In a second room, bright white light shines over images of kitschy tourist memorabilia from both France and elsewhere, such as photos of pastel beachside hotels and cheery signs and posters. Plastic place mats featuring different destinations cover the floor.
Sitting in the gallery one recent afternoon, drinking a bottle of Beck’s beer and smoking an electronic cigarette, Mr. Houellebecq says that he chose to photograph the industrial areas outside of Paris after noticing how much they had changed since he was young. He grew up north of Paris with his grandmother after his mother moved to Brazil to be with a boyfriend. Back then, the area was mostly farmland. Mr. Houellebecq earned a degree in agricultural engineering, but the career didn’t suit him.
In the years after he graduated in 1980, he was unemployed, got married, had a son, divorced and struggled with depression. He also began writing poetry. He went on to write six best-selling novels, including “The Map and the Territory” (2010), which won France’s prestigious Goncourt prize. He now lives alone in Paris.
He has drawn criticism for his disparaging depictions of women and minorities in his books. He tends to brush it off. “It seems like there are thousands of sources of political correctness and thousands more sources every day,” he says.
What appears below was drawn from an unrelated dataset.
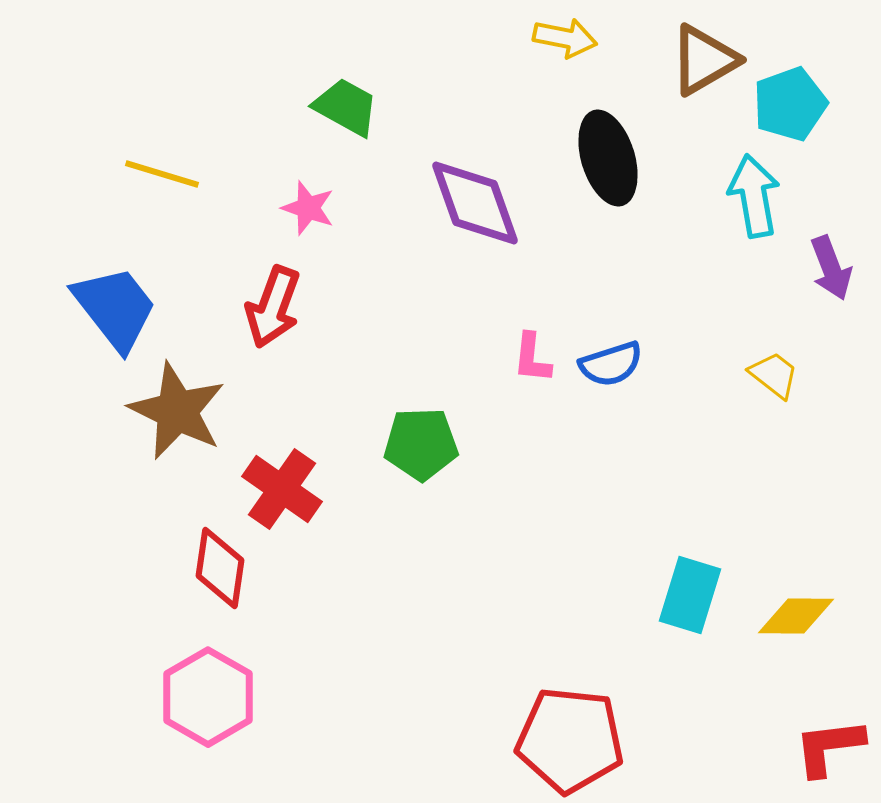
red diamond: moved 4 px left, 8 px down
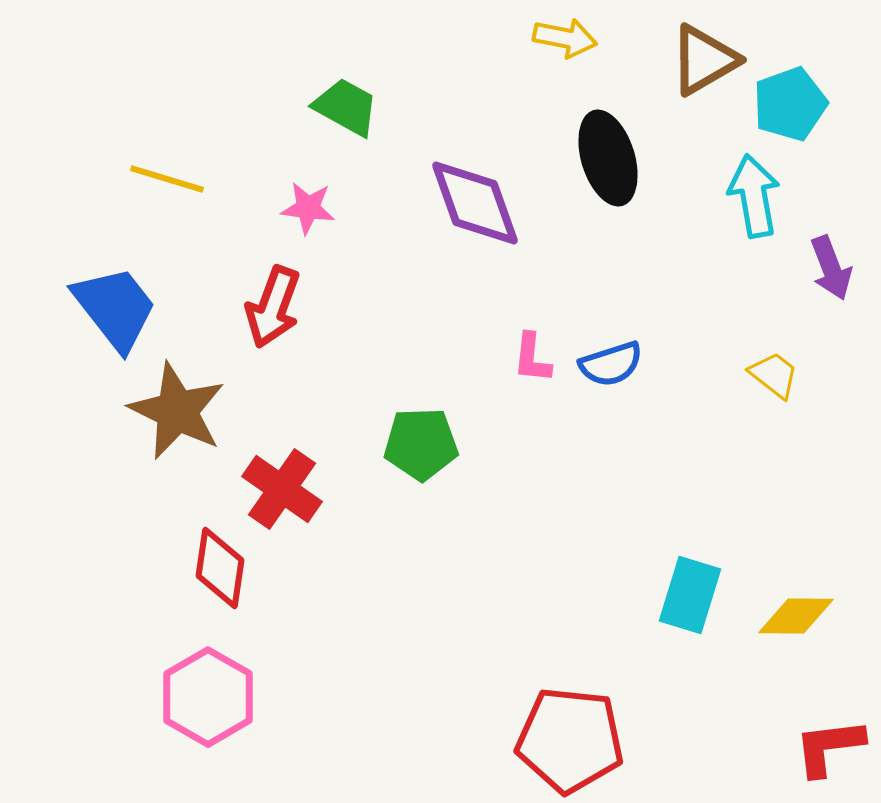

In France, he adds, it’s politically correct to be a vegetarian now, but “in six months, it’ll be something else.”
Mr. Houellebecq says that he doesn’t see Islam itself as a negative force, only extremism. He is interested in the idea of the “homme économique,” or economic man—the notion that people are driven just by material incentives and make choices rationally. The idea, he says, is “destructive and weighs you down.” That’s why, he thinks, some people look to religion as a way to “infringe on their freedom and limit their freedom.”
Looking back to “Submission,” Mr. Houellebecq says that the hardest parts to write were the sex scenes. “Language isn’t really made for descriptions of sensual physical experiences,” he says. “There’s a dissolution of perceptions in sex which makes everything kind of blurry.” Fear is clearer. “When one is scared, we have a tendency to remember the event really well because the senses are really precise,” he says.
He won’t say when he might return to writing. When asked what he plans to do next, he responds, “I don’t know. I never know.”